Rio Tinto’s Boron mine in California becomes first to switch to renewable diesel

The full transition from fossil to renewable diesel makes of Boron the first open pit mine to achieve this milestone. (Image courtesy of Rio Tinto.)

Rio Tinto (ASX, LON: RIO) said on Friday it had completed the full transition of its heavy machinery at its at its Boron operation in the US from fossil diesel to renewable diesel, making it the world’s first open pit mine in the world to achieve this milestone. 

The swap from conventional to renewable diesel brings an anticipated CO2 equivalent reduction of up to 45,000 tonnes per year, the company said. This is comparable to eliminating the annual emissions of about 9,600 cars. 

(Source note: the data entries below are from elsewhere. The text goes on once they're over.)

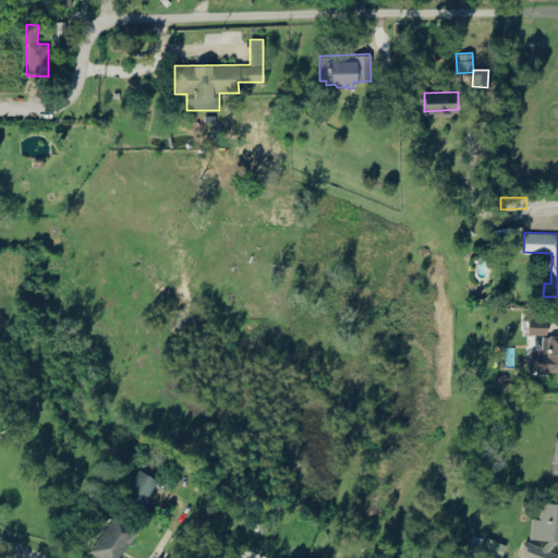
[(526,334),(546,334),(546,318),(526,317),(526,334)]
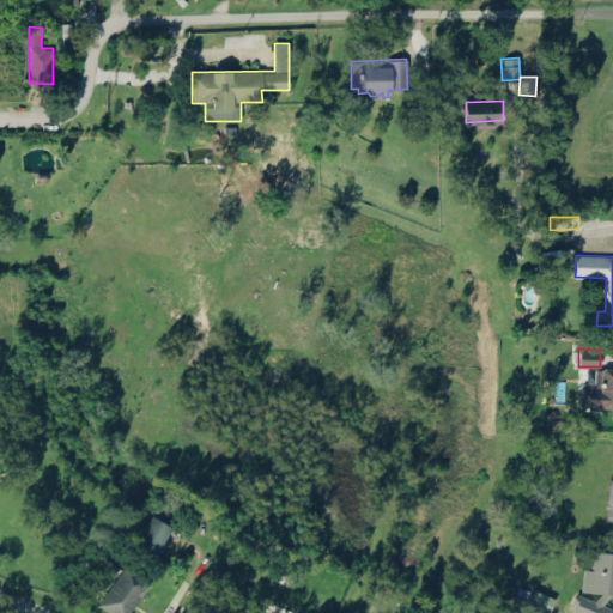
[(578,407),(612,408),(612,368),(595,368),(594,384),(580,384),(578,407)]
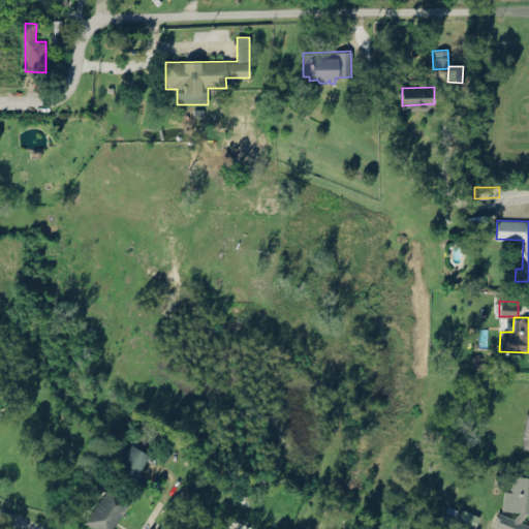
[(117,468),(135,478),(148,454),(128,444),(117,468)]
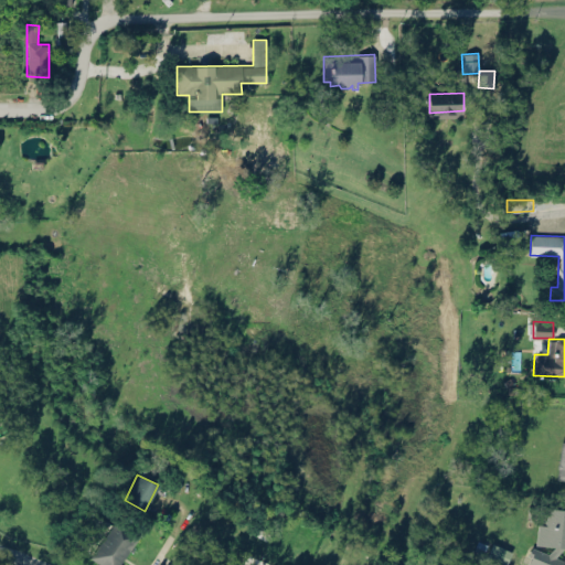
[(564,509),(547,508),(545,525),(537,524),(535,547),(531,547),(529,564),(562,564),(563,558),(558,558),(560,547),(564,547),(564,509)]
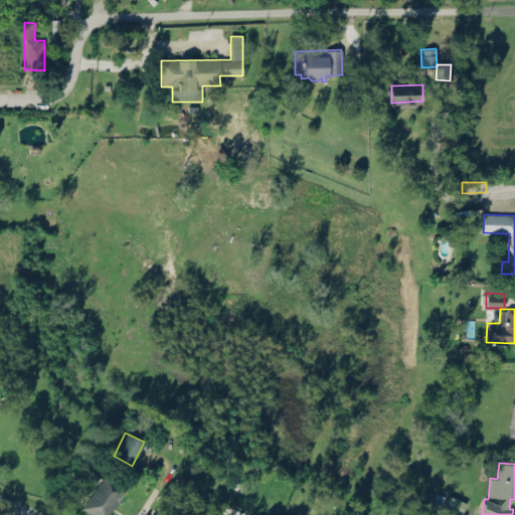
[(81,508),(91,514),(109,514),(127,489),(106,474),(81,508)]
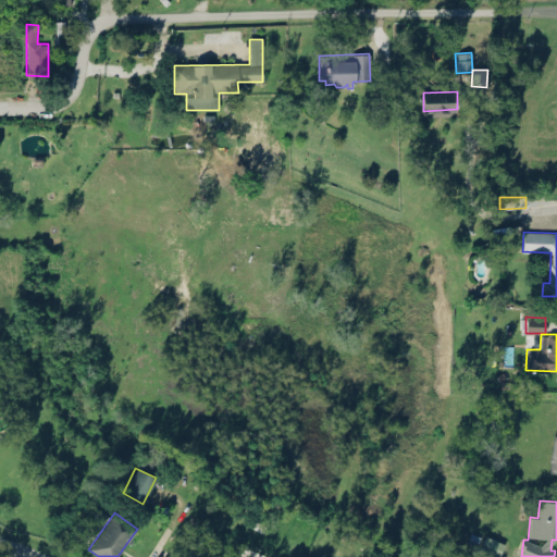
[(480,551),(499,556),(504,542),(484,536),(480,551)]
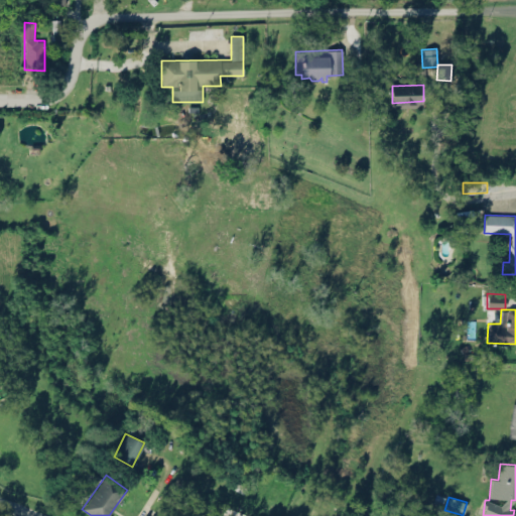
All buildings are outlined.
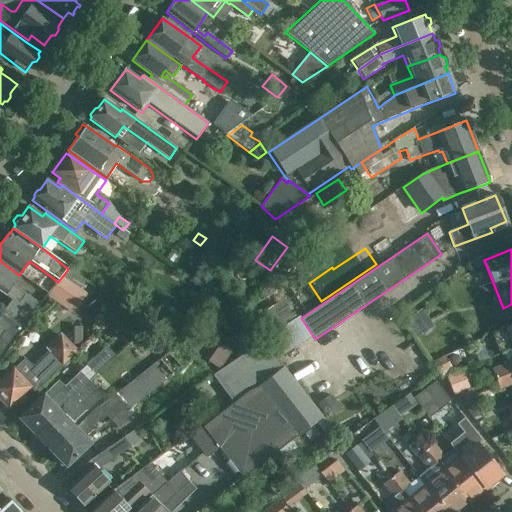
[(0,292),(12,301),(4,313),(2,312),(2,313),(22,328),(23,327),(24,327),(41,304),(12,284),(19,275),(0,261),(0,292)]
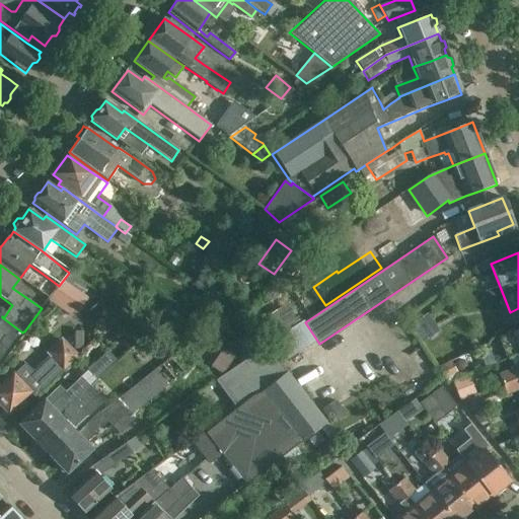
[(69,273),(59,286),(48,301),(74,319),(88,298),(81,293),(84,283),(69,273)]
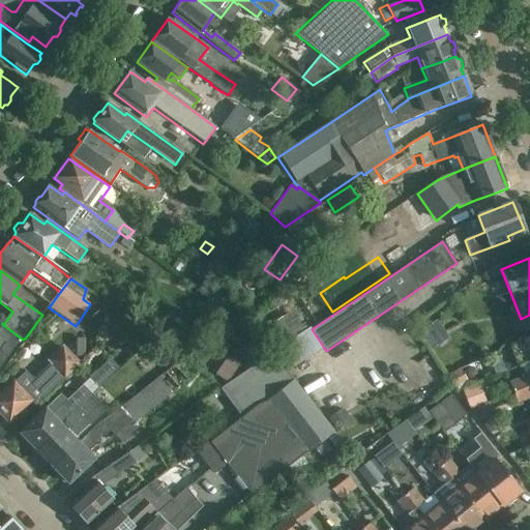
[(297,318),(281,329),(289,341),(305,330),(297,318)]
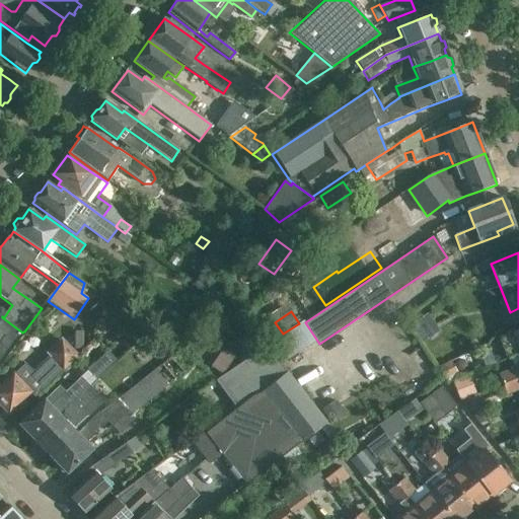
[(440,331),(428,313),(408,327),(420,345),(440,331)]
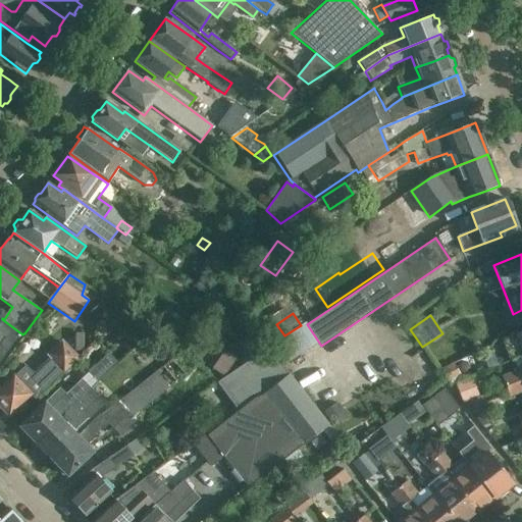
[(0,366),(22,334),(2,319),(0,321),(0,366)]
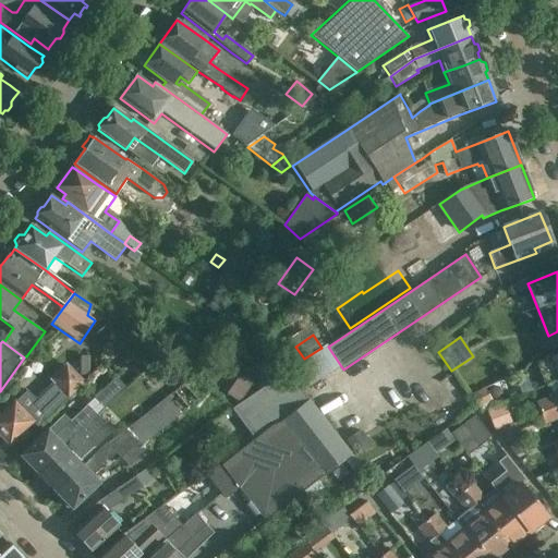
[(557,354),(536,363),(546,386),(557,380),(557,354)]
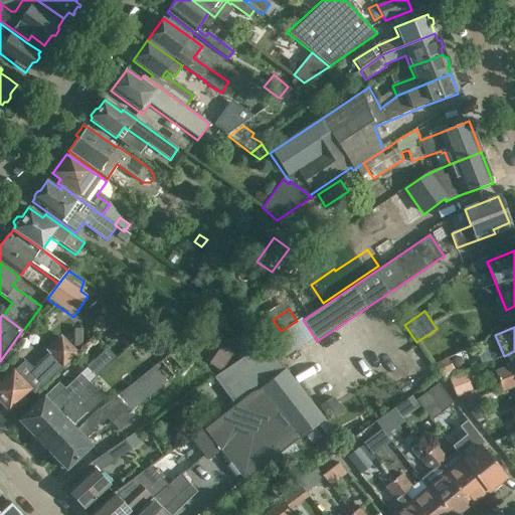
[(231,335),(230,342),(236,346),(242,343),(243,336),(237,332),(231,335)]
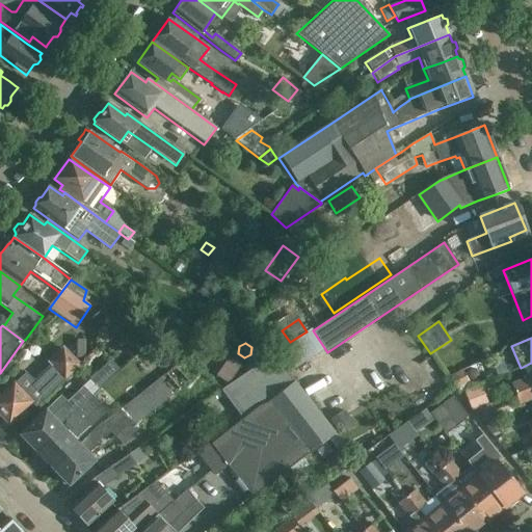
[(14,383),(0,396),(0,414),(8,424),(30,403),(35,408),(79,366),(62,349),(49,362),(52,365),(33,382),(25,373),(14,383)]
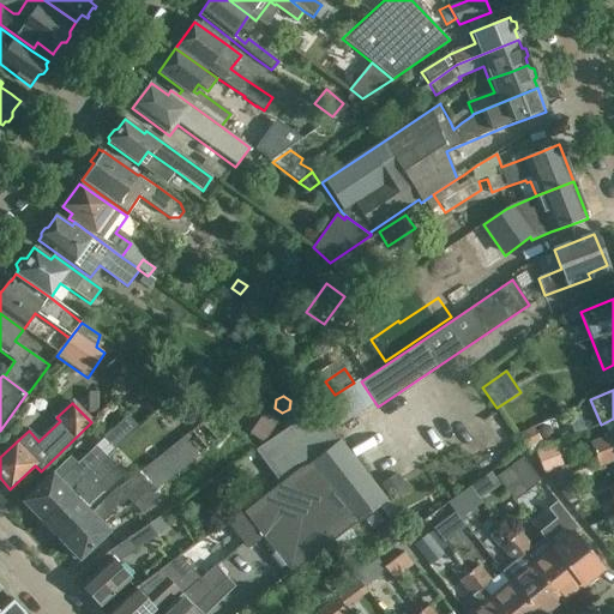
[(182,407),(180,420),(196,423),(197,409),(182,407)]
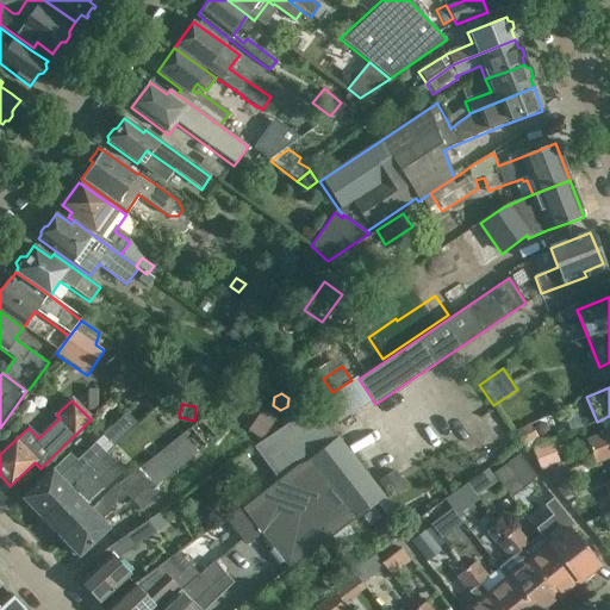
[(253,447),(278,480),(336,439),(311,406),(296,418),(253,447)]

Renewable diesel is chemically identical to what is currently sold at pumps, but it’s created from renewable raw materials instead of crude oil. Due to its essential similarities, Rio Tinto said it doesn’t have to modify its existing fleet of diesel trucks, trains and mobile equipment. 

The new type of diesel doesn’t have a shelf life, meaning its storage and distribution is far easier.

“The transition at Boron is an important first step and will undoubtedly lead to further opportunities to decarbonize our global operations,” Rio Tinto Minerals chief executive Sinead Kaufman said in the statement.

Rio Tinto conducted the initial trial at the California operation last year in partnership with Neste and Rolls-Royce. 

The conversion to renewable diesel supports the company’s global decarbonization objectives, which include a 50% reduction in Scope 1 and 2 emissions by 2030, and a commitment to reach net zero by 2050. 

Rio estimates carbon emissions from the use of diesel in its mobile fleet and rail accounted for 13% of its Scope 1 and 2 emissions last year. 

The Boron mine is California’s largest open-pit mine and the largest borax mine in the world. The mineral, essential to plant growth, is added to fertilizers. It is also used in high tech applications, such as heat-resistant glass for smartphones and materials for renewable energy.